Изменить размер шрифта - +

    Разбойников спугнул купеческий караван с большей стражей, чем им хотелось бы. Меня подобрали, обмыли раны вином и за золотой кулон, оставшийся незамеченным под одеждой, довезли до города.

    А потом был базар – наверное, базары одинаковы во всех мирах – нелепая гордость, ссора, позор и Дом, Дом-на-Перекрестке.

    И упрямый Роа, неизменно возвращавшийся на мое плечо. А я к тому времени успел выяснить, что «чернокнижник» – это немножко шарлатан, немножко бездельник и немножко фокусник, с легким, почти незаметным налетом мистики.

    В общем, это – я.

    При Предстоятелях подобному сословию нечего было даже надеяться на уважение. Это были люди без будущего.

    Здешний мир – очень простой мир. Живущие в нем люди этого не знали, но инстинктивно догадывались. Тут все было естественно – от бурчания в желудке до похода в храм.

    И чтобы догадки людей не переросли в уверенность, требовались Мифотворцы. Они были нужны. И я вскоре тоже стал нужен. Кроме того, у меня обнаружился талант.
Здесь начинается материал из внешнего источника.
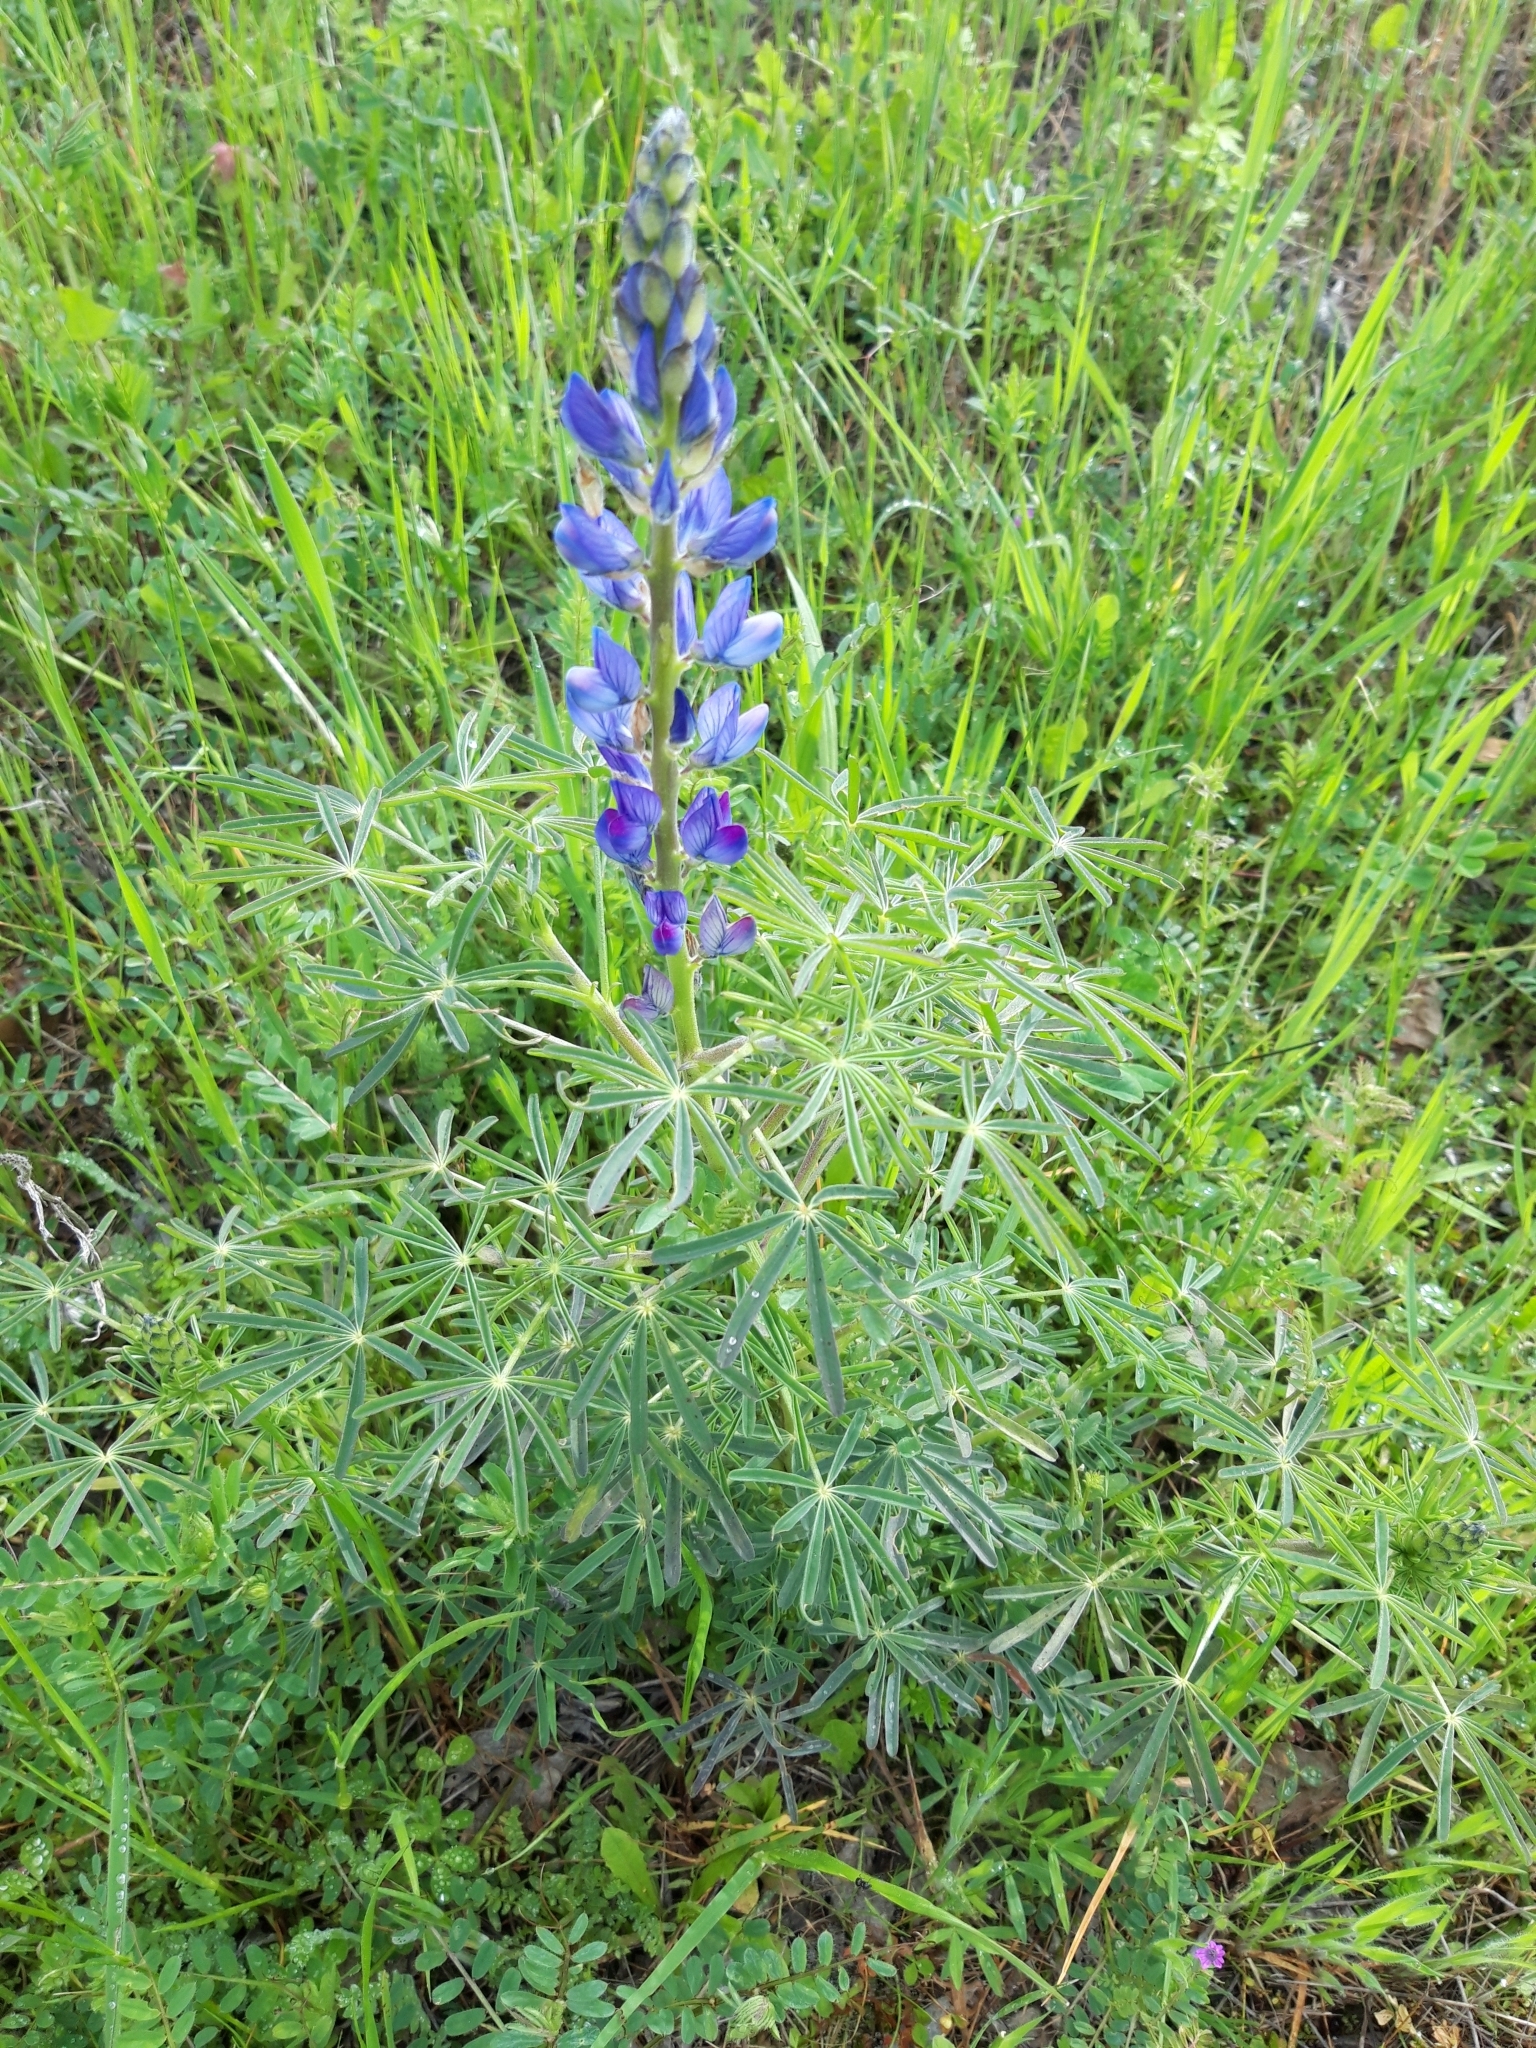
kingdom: Plantae
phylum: Tracheophyta
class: Magnoliopsida
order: Fabales
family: Fabaceae
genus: Lupinus
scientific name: Lupinus angustifolius
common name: Narrow-leaved lupin
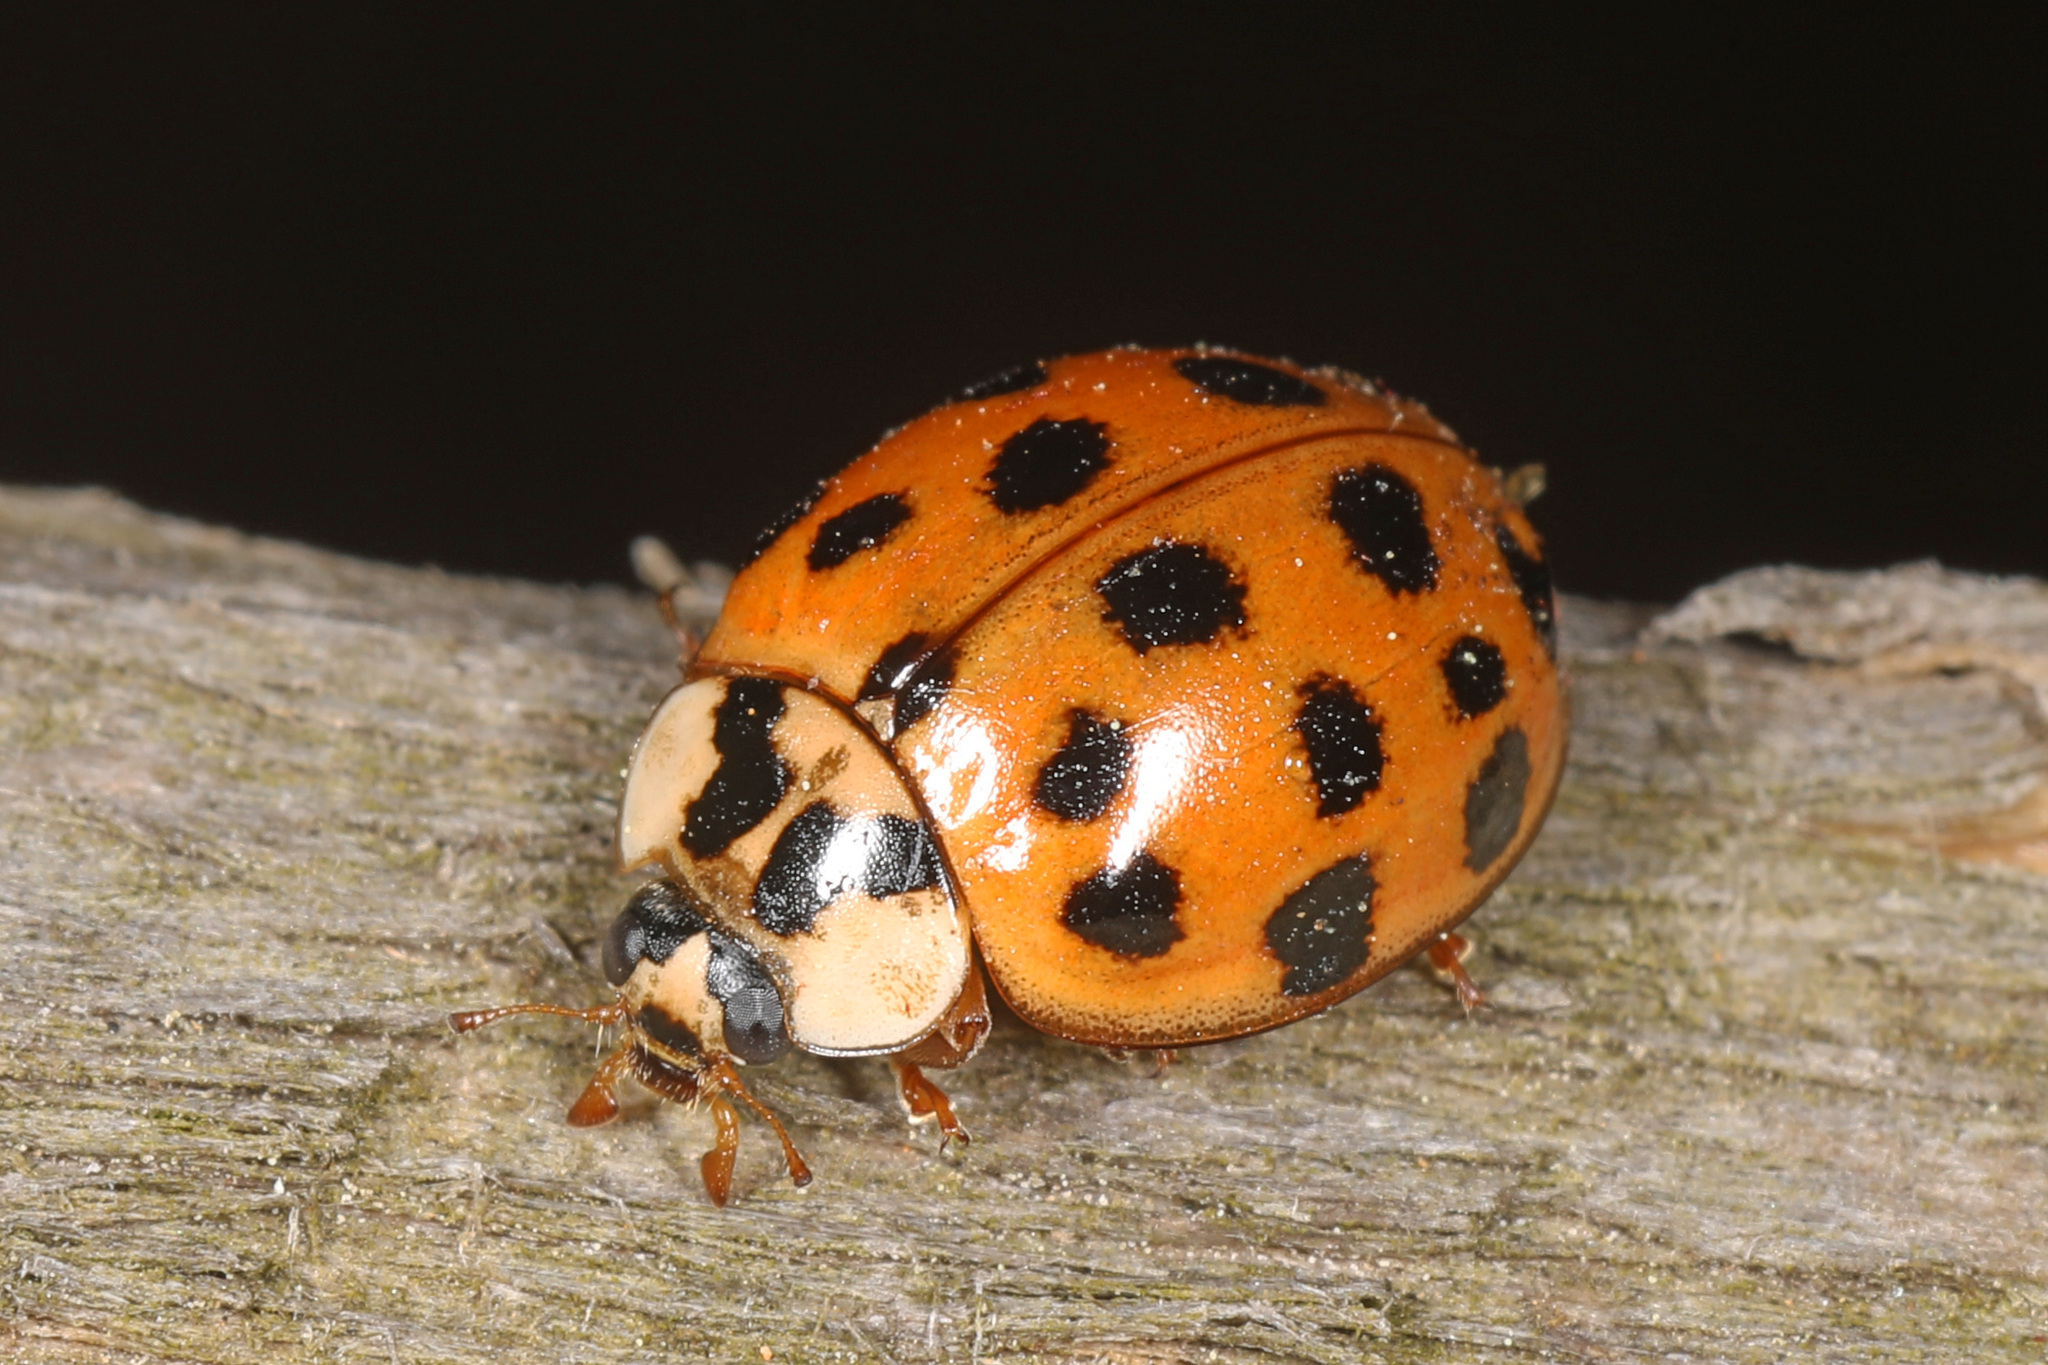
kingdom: Animalia
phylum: Arthropoda
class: Insecta
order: Coleoptera
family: Coccinellidae
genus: Harmonia
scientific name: Harmonia axyridis
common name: Harlequin ladybird
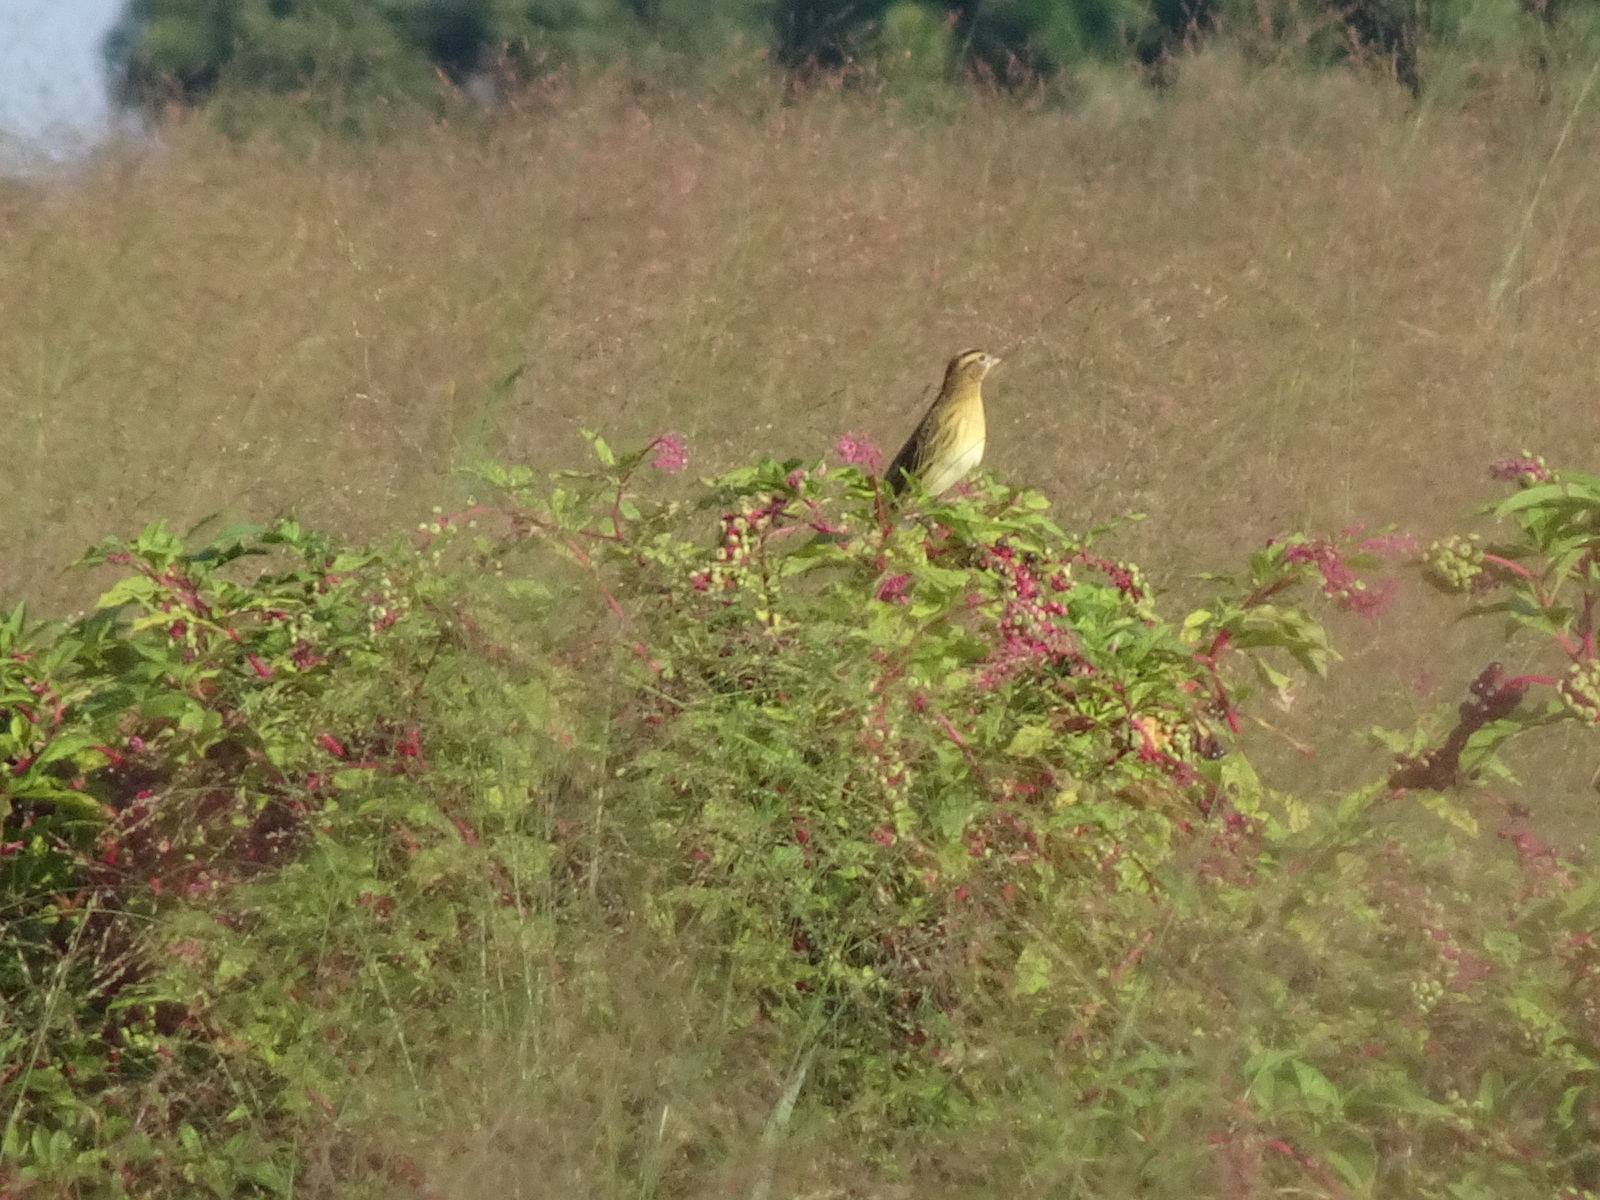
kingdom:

    – Хороший день, Сарт, – звякнули колокольчики у меня за спиной, и Роа встрепенулся, переступив с ноги на ногу и гортанно вскрикнув – но не улетая. Он плохо переносил присутствие Лайны.

    Я понял, что день, хороший или какой он там был – закончился. И сейчас вечер. Об этом говорило появление Лайны-Предстоящей.

    – Тихо, Роа, тихо… Все в порядке.

    – Он не любит меня.

    Это прозвучало, как утверждение.

    – Роа никого не любит, – ответил я, поворачиваясь и сдерживая сердцебиение при виде золотисто-коричневого пеньюара и его прелестного содержимого. (Ирония не помогла, и я говорил медленно и нарочито спокойно.) – Алийцы горды и самолюбивы. Это свойственно всем малорослым…

    Я хотел добавить «бойцам», но сдержался. Я в общем-то тоже невысок. А из меня боец, как…

    – Роа никого не любит, – повторил я, и, словно в подтверждение, вновь прозвучал хриплый крик моего беркута.

    – Кроме тебя?

    – Кроме меня.

    Лайна прошлась по комнате. Просторное, воздушно-легкое одеяние искрилось при каждом шаге, движении, жесте; сумерки незаметно вошли в комнату и обволокли силуэт Предстоящей, и даже Роа притих и нахохлился, поглядывая то на Лайну, то на меня.

    Я купался в сиреневой прохладе вечера, обещавшего покой и ласку тихой, умиротворенной ночи с призрачными блестками южных звезд; сознание растворялось в шорохе невидимого моря, в лепете беззаботных волн, и хотелось броситься вперед, упасть, окунуться с головой, подняв над собой радугу брызг до самого заката…

    Но, как заноза, как цепь на поясе, как недремлющая зубная боль – солнце площади Хрогди-Йель, и я, мы оба, я и солнце, убившие ненужного человека во имя древнего мифа, и где-то далеко, на задворках, на окраине мозга – крик Роа.

    Предостерегающий крик молчащего беркута.

    Поэтому я постарался воздержаться от комментариев. А без комментариев наша беседа выглядела примерно так:

    – Трайгрин доволен тобой, Сарт.

    – Я знаю.

    – Вот как? Откуда?…

    – Я видел Трайгрина на площади. Он был так переполнен своим довольством, что я стал опасаться за его печень.

    – Это не самая удачная твоя шутка, Сарт.